Data items:
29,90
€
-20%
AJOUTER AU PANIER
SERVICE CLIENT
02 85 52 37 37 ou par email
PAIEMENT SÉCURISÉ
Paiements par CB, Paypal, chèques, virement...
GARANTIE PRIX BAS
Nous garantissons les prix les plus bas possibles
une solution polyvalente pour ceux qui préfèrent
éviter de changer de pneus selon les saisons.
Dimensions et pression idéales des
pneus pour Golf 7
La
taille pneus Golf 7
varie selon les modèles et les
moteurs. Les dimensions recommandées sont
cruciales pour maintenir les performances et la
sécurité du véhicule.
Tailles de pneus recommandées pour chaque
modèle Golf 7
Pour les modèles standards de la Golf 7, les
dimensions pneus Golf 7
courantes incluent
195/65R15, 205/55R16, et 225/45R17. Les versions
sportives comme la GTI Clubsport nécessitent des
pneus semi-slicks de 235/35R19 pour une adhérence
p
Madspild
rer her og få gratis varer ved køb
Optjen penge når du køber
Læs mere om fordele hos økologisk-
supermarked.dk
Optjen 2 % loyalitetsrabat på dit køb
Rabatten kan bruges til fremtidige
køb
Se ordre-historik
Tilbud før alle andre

...

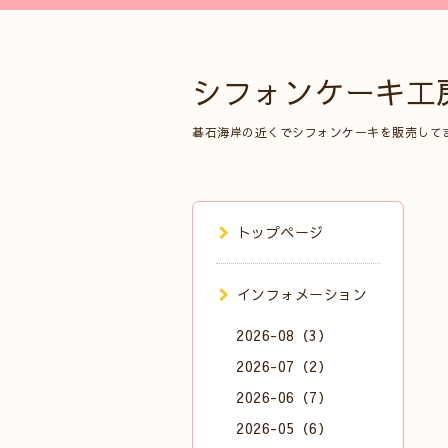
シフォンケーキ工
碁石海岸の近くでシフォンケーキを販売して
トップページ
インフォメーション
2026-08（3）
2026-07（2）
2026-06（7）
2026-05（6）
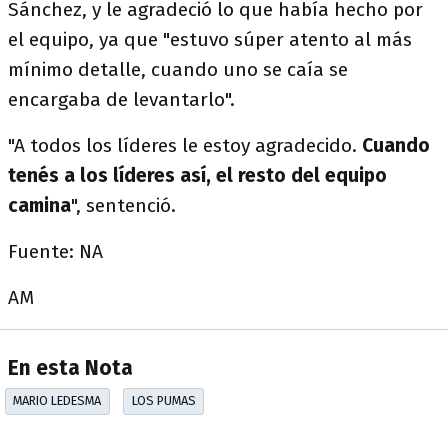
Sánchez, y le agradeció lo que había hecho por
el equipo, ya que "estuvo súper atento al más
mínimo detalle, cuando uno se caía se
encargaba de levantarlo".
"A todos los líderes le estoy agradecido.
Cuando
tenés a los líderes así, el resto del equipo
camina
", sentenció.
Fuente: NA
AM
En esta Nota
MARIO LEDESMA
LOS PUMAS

_Work order_: Each line above that has the word "selon" must be copied.

_Written response_:
éviter de changer de pneus selon les saisons.
varie selon les modèles et les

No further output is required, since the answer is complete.